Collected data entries
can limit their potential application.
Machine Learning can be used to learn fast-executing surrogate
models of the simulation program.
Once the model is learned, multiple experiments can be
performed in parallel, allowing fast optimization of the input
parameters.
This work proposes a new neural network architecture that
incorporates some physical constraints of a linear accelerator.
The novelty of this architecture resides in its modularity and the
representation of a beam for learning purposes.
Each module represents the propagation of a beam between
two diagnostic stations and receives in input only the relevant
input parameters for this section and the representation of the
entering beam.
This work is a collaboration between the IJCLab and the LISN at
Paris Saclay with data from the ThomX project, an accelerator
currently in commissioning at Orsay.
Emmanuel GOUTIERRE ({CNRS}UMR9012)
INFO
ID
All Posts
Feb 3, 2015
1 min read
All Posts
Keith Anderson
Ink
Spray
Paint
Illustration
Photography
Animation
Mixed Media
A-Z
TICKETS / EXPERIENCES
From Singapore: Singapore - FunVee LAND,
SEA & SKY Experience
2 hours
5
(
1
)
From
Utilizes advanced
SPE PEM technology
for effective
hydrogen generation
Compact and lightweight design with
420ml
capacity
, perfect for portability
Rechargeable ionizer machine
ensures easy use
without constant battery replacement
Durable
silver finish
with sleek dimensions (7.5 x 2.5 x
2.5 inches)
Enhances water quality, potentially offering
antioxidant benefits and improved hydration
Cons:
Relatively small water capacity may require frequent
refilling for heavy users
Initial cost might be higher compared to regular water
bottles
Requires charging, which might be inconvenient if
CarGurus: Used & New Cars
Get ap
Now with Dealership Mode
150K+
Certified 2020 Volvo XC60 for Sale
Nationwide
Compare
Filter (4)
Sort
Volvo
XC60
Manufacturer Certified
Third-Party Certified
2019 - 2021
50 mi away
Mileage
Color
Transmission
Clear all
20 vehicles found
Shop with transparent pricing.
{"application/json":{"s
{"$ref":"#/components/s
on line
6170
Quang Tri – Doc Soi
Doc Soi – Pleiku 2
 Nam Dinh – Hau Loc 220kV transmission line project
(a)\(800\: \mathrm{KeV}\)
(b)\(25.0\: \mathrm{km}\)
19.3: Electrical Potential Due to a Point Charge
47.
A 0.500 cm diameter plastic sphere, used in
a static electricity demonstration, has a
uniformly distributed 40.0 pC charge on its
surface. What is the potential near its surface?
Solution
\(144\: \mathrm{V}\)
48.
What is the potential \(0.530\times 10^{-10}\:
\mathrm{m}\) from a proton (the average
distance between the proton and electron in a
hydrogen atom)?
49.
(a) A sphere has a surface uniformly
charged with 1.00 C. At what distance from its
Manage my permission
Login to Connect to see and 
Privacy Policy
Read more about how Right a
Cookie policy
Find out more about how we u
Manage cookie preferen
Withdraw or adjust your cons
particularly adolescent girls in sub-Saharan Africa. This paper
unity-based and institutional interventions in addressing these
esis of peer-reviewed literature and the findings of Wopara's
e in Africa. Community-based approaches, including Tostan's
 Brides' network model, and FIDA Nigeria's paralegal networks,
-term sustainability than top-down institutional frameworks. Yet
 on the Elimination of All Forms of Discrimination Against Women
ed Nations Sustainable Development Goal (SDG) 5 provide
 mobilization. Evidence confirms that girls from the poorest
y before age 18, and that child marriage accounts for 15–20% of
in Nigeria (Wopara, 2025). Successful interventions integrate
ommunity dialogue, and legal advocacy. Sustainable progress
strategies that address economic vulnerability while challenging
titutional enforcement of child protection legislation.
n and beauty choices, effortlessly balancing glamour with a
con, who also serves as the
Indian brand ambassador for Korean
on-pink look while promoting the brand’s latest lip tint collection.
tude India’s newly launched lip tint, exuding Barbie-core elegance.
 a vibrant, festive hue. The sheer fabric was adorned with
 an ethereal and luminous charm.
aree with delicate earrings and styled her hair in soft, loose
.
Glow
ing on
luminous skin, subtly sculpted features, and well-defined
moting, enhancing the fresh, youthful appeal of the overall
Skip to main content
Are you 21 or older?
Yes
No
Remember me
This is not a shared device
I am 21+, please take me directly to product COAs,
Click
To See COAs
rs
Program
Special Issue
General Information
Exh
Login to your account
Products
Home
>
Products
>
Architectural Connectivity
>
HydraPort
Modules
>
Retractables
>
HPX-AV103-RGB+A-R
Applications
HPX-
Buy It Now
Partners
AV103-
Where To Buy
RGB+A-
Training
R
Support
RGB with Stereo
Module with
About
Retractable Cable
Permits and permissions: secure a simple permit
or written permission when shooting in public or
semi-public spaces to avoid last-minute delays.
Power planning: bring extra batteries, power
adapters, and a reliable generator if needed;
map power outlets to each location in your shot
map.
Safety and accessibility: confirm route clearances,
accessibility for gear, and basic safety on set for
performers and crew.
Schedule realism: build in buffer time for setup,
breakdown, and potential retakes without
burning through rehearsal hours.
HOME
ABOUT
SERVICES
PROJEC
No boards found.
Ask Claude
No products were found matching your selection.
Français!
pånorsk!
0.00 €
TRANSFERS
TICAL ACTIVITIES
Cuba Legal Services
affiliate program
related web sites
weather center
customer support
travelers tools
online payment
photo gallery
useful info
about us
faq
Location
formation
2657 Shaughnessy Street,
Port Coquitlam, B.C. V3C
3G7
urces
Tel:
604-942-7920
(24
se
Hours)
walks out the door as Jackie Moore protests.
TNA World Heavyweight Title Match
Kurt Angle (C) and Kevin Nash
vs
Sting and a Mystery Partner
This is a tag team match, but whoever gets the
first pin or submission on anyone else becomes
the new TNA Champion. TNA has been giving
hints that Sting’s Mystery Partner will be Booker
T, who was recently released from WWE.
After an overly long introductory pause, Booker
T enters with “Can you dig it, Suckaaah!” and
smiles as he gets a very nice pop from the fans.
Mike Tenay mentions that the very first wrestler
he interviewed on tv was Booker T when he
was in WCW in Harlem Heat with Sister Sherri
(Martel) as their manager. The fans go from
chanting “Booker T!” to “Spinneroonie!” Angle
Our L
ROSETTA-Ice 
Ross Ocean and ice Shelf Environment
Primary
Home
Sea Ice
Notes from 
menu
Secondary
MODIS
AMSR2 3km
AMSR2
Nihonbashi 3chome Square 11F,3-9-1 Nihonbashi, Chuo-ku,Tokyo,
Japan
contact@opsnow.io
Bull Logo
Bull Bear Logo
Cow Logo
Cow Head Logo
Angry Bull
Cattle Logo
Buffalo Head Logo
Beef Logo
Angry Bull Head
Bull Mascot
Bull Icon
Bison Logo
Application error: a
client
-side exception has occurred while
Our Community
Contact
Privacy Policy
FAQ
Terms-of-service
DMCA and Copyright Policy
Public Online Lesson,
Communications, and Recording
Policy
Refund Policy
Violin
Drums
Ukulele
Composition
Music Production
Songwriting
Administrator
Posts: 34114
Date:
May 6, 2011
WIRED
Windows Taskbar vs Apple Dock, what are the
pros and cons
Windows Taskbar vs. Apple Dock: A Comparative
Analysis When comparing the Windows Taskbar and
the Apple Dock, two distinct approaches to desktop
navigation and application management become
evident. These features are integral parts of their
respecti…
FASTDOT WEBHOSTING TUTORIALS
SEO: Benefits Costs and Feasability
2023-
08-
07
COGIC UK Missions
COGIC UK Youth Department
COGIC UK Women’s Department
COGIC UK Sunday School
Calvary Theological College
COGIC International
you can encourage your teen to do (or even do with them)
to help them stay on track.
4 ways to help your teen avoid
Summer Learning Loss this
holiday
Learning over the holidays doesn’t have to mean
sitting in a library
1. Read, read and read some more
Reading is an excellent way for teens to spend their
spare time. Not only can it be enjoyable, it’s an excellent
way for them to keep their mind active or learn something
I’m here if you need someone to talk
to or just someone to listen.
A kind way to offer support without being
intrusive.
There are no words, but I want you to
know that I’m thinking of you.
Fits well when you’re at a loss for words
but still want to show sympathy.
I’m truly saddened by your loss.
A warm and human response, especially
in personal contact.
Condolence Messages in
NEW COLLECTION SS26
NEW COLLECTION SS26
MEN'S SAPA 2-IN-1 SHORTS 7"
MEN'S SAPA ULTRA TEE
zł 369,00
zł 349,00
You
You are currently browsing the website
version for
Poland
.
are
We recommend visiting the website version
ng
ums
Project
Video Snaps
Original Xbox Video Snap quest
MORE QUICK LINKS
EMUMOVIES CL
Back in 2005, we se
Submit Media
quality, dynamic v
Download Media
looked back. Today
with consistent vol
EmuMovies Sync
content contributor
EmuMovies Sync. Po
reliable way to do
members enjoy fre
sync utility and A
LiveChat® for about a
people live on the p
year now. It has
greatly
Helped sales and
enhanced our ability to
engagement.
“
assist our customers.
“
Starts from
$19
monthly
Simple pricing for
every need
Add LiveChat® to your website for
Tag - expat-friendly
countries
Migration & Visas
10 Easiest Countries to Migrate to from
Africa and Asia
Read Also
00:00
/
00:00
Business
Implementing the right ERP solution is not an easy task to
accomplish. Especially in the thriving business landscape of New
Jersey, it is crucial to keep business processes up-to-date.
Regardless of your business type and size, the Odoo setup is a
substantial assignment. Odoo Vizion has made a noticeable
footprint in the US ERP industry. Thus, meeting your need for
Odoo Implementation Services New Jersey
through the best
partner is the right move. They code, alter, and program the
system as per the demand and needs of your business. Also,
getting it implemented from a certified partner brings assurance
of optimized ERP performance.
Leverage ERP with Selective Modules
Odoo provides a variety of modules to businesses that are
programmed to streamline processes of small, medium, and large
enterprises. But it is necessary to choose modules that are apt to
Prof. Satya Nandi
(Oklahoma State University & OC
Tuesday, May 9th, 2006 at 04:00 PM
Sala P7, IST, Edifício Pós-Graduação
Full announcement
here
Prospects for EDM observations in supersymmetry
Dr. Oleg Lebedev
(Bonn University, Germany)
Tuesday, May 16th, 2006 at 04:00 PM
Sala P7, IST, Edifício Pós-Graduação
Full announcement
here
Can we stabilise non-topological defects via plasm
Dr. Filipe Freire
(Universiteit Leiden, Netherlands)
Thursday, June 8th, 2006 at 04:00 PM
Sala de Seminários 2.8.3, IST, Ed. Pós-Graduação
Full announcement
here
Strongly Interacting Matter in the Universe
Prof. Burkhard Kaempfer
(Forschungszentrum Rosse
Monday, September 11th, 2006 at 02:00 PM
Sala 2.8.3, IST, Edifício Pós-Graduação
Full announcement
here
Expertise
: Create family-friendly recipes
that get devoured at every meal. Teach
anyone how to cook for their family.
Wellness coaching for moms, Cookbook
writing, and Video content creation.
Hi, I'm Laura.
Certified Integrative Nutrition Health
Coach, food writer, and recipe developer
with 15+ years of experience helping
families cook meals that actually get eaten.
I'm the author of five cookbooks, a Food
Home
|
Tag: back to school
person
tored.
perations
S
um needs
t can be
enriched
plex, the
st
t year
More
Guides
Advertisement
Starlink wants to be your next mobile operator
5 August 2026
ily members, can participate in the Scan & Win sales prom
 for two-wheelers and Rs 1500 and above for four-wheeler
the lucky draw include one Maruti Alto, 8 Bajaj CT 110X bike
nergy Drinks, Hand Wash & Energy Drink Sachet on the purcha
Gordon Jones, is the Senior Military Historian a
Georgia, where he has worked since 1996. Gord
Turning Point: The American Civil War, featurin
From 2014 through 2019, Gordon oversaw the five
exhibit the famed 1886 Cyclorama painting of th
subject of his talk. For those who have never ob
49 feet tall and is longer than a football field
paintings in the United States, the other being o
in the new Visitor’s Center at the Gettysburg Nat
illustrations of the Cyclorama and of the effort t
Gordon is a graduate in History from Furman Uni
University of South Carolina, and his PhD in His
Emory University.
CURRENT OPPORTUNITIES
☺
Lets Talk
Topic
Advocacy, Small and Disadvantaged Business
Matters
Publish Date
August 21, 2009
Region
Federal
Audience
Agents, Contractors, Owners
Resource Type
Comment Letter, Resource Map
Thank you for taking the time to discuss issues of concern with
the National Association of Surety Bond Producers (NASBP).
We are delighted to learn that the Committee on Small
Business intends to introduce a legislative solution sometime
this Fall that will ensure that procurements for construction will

**EXERCISE DETAILS**
Reproduce word for word the lines from the beginning of the records through the line containing "Requires charging, which", including that line.

**EXERCISE SOLUTION**
can limit their potential application.
Machine Learning can be used to learn fast-executing surrogate
models of the simulation program.
Once the model is learned, multiple experiments can be
performed in parallel, allowing fast optimization of the input
parameters.
This work proposes a new neural network architecture that
incorporates some physical constraints of a linear accelerator.
The novelty of this architecture resides in its modularity and the
representation of a beam for learning purposes.
Each module represents the propagation of a beam between
two diagnostic stations and receives in input only the relevant
input parameters for this section and the representation of the
entering beam.
This work is a collaboration between the IJCLab and the LISN at
Paris Saclay with data from the ThomX project, an accelerator
currently in commissioning at Orsay.
Emmanuel GOUTIERRE ({CNRS}UMR9012)
INFO
ID
All Posts
Feb 3, 2015
1 min read
All Posts
Keith Anderson
Ink
Spray
Paint
Illustration
Photography
Animation
Mixed Media
A-Z
TICKETS / EXPERIENCES
From Singapore: Singapore - FunVee LAND,
SEA & SKY Experience
2 hours
5
(
1
)
From
Utilizes advanced
SPE PEM technology
for effective
hydrogen generation
Compact and lightweight design with
420ml
capacity
, perfect for portability
Rechargeable ionizer machine
ensures easy use
without constant battery replacement
Durable
silver finish
with sleek dimensions (7.5 x 2.5 x
2.5 inches)
Enhances water quality, potentially offering
antioxidant benefits and improved hydration
Cons:
Relatively small water capacity may require frequent
refilling for heavy users
Initial cost might be higher compared to regular water
bottles
Requires charging, which might be inconvenient if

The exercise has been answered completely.